The 1984 UEFA European Football Championship final tournament was held in France from 12 to 27 June 1984. It was the seventh European Football Championship, a competition held every four years and endorsed by UEFA.
At the time, only eight countries took part in the final stage of the tournament, seven of which had to come through the qualifying stage. France qualified automatically as hosts of the event; led by Michel Platini, who scored nine goals in France's five matches, Les Bleus won the tournament – their first major international title.
The hosting of the event was contested by bids from France and West Germany. The French bid was unanimously selected by the UEFA Executive Committee at a meeting on 10 December 1981.
The opening game of tournament featured France and Denmark. The sides played out a very close encounter until Michel Platini's goal on 78 minutes gave the hosts a 1–0 victory. The opening game also saw a premature end to the tournament for Danish midfielder Allan Simonsen, who suffered a broken leg. Platini then scored hat-tricks against both Belgium and Yugoslavia as the French recorded maximum points in Group 1. Denmark took second place in the group with victories over Belgium and Yugoslavia, while Belgium finished third with two points. Yugoslavia, despite going out with no points, gave the hosts a fright in their last group game when they took a 1–0 lead into half-time and then reduced France's 3–1 lead to one goal six minutes from time. The games in Group 1 were unusually high-scoring, and featured 23 goals over the six matches.
Group 2 provided fewer goals, but produced a huge surprise as West Germany failed to qualify for the semi-finals after a 1–0 defeat in their last match to Spain, Antonio Maceda's goal at the death sending the holders out. Portugal also scored a late goal in their final match, against Romania, to take the second qualifying place behind Spain, while the Romanians finished bottom with one point.

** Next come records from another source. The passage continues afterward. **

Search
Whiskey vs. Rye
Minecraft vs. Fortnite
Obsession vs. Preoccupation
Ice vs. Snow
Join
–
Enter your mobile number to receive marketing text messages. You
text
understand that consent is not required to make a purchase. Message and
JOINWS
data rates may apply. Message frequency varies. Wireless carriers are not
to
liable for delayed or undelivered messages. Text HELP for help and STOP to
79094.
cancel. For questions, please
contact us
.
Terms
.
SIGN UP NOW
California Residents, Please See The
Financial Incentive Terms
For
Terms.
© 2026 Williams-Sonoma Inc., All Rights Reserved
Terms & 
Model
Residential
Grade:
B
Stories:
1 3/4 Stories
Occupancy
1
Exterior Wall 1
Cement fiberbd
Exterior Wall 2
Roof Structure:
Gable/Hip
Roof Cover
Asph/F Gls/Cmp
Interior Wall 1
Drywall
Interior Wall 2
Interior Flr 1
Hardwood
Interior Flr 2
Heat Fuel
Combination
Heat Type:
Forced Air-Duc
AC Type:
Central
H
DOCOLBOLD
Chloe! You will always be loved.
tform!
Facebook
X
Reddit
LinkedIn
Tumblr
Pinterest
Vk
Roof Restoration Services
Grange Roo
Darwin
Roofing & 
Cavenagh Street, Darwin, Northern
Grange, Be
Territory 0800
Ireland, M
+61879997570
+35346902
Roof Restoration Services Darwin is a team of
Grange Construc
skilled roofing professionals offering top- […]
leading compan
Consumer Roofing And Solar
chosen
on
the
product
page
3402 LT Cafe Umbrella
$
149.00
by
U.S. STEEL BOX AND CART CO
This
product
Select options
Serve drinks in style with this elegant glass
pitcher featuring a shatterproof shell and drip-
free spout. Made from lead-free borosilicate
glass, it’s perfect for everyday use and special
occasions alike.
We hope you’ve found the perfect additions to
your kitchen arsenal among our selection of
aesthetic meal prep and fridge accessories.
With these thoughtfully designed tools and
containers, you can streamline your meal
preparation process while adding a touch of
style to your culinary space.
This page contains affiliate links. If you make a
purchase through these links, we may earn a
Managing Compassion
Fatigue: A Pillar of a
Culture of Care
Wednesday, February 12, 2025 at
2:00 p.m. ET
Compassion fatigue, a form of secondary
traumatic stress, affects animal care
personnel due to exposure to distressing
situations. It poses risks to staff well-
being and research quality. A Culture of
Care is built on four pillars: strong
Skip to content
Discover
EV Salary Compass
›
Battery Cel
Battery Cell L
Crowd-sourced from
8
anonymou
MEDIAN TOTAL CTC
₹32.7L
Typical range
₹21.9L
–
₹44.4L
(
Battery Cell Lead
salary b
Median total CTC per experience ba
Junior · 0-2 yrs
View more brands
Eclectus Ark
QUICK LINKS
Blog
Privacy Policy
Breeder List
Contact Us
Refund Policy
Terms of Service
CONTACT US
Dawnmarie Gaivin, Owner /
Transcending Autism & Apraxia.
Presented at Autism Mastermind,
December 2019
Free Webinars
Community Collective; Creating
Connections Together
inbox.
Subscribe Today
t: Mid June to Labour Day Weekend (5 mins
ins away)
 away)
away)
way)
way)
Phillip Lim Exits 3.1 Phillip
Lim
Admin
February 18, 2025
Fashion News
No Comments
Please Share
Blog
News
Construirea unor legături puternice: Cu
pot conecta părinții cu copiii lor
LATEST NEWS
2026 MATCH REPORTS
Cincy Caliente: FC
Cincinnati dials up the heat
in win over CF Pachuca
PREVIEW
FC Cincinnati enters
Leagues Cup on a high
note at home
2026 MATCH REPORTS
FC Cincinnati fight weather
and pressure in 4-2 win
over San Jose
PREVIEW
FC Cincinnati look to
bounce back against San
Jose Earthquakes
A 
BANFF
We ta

The first semi-final between France and Portugal is often considered one of the best matches in the history of the European Championship. Jean-François Domergue opened the scoring for France but Portugal equalised through Rui Jordão on 74 minutes. The game went to extra time and Jordão scored again in the 98th minute to give the Portuguese a shock lead, but the French rallied and Domergue equalised with six minutes left. Then, in the dying moments of the match and with a penalty shoot-out looming, Platini scored his eighth goal of the championship to give France a memorable 3–2 victory.
The other semi-final between Spain and Denmark saw two evenly matched sides draw 1–1 after extra time, as Soren Lerby's goal after only seven minutes was cancelled out by Maceda’s strike an hour later. The match went to a penalty shoot-out, and Spain converted all five of their penalties to win 5–4 and reach the final for the first time since 1964.